Throughout the paper, we use the following notation. We denote by $$\mathcal{B}(H)$$ the Banach algebra of all bounded linear operators on the Hilbert space $$(H,\langle\cdot,\cdot\rangle)$$, and by $$\mathcal {A}(H)$$ the linear subspace of all self-adjoint operators on H. We denote by $$\mathcal{P}_{+}(H) \subset\mathcal{A}(H)$$ the convex cone of all positive definite operators defined on H, that is, $$P \in\mathcal {P}_{+}(H)$$ if and only if $$\langle Px,x\rangle\geq0$$, and for all $$x\in H$$, $$\langle Px,x\rangle=0$$ implies $$x=0$$. This gives a partial ordering (we refer to it as the operator order) on $$\mathcal{A}(H)$$, where two elements $$A,B \in\mathcal{A}(H)$$ satisfy $$A \leq B$$ if and only if $$B-A\in \mathcal{P}_{+}(H)$$.

### Definition 4

Let $$\mathcal{C}$$ be a convex set in $$\mathcal{A}(H)$$. A function $$f:\mathcal{C} \rightarrow\mathcal{A}(H)$$ has the function $$\nabla _{f}:\mathcal{C}\times\mathcal{A}(H) \rightarrow\mathcal{A}(H)$$ as an order generalised gradient if
$$f(A)-f(B) \geq\nabla_{f}(B, A-B) \quad\text{for any } A,B \in\mathcal{C}$$
(12)

• • • •

> [What you have to do]
Could you carry on the passage about operator order and generalized gradients, starting right after its last line? The lines that follow come from another source.

• • • •

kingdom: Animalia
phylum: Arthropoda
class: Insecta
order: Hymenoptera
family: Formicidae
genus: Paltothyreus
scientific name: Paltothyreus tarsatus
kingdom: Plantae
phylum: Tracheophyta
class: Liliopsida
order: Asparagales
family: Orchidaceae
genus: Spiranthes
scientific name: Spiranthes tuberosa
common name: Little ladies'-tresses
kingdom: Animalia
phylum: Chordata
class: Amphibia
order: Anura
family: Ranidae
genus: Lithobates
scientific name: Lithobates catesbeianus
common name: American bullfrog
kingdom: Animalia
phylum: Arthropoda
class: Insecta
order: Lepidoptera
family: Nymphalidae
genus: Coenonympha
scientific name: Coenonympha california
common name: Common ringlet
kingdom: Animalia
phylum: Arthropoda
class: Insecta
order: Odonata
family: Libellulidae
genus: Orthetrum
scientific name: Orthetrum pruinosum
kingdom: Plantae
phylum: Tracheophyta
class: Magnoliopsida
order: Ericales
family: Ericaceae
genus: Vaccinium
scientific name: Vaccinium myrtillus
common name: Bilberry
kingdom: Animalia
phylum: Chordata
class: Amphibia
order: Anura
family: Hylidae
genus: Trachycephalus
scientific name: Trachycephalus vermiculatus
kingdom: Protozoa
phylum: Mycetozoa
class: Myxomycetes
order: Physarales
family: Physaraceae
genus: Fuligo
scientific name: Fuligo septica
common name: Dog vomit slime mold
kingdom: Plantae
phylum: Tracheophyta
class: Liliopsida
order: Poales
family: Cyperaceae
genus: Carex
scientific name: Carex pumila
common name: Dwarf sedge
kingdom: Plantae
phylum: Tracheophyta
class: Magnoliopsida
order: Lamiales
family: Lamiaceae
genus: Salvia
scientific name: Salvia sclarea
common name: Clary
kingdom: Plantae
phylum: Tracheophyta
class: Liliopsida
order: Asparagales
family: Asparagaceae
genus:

• • • •

> [Result of the task]
in the operator order of $$\mathcal{A}(H)$$.

### Remark 5

We remark that in (12), if f is a real-valued differentiable function on an open set $$U\subset\mathbb{R}^{n}$$, and $$\nabla_{f}$$ is the gradient of f, then (12) becomes (11). We also note that there is no assumption of convexity at this point. We discuss the convexity case in Section 5.

### Proposition 6

If $$Q \in\mathcal{A}(H)$$ and $$f:\mathcal{A}(H) \rightarrow\mathcal{A}(H)$$, $$f(A)=QA^{2}Q$$, then
$$\nabla_{f}(B,X):=Q(BX+XB)Q$$
(13)
is an order generalised gradient for f.

### Proof

Observe that $$BX+XB\in\mathcal{A}(H)$$ and if $$P \in\mathcal{A}(H)$$ then $$P(BX+XB)P \in\mathcal{A}(H)$$. We need to prove that
$$f(A)-f(B)\geq\nabla_{f}(B,A-B)$$
for any $$A,B \in\mathcal{A}(H)$$, that is,
$$QA^{2}Q-QB^{2}Q \geq Q\bigl[B(A-B)+(A-B)B \bigr]Q.$$
(14)
Since
$$Q\bigl[B(A-B)+(A-B)B\bigr]Q = QBAQ-QB^{2}Q+QABQ-QB^{2}Q,$$
hence (14) is equivalent to
$$QA^{2}Q-QB^{2}Q\geq QBAQ-QB^{2}Q+QABQ-QB^{2}Q$$
which is also equivalent to
$$Q(A-B)^{2}Q\geq0$$
which always holds. This completes the proof. □

We denote by $$\mathcal{P}(H) \subset\mathcal{A}(H)$$ the convex cone of all nonnegative operators defined on H.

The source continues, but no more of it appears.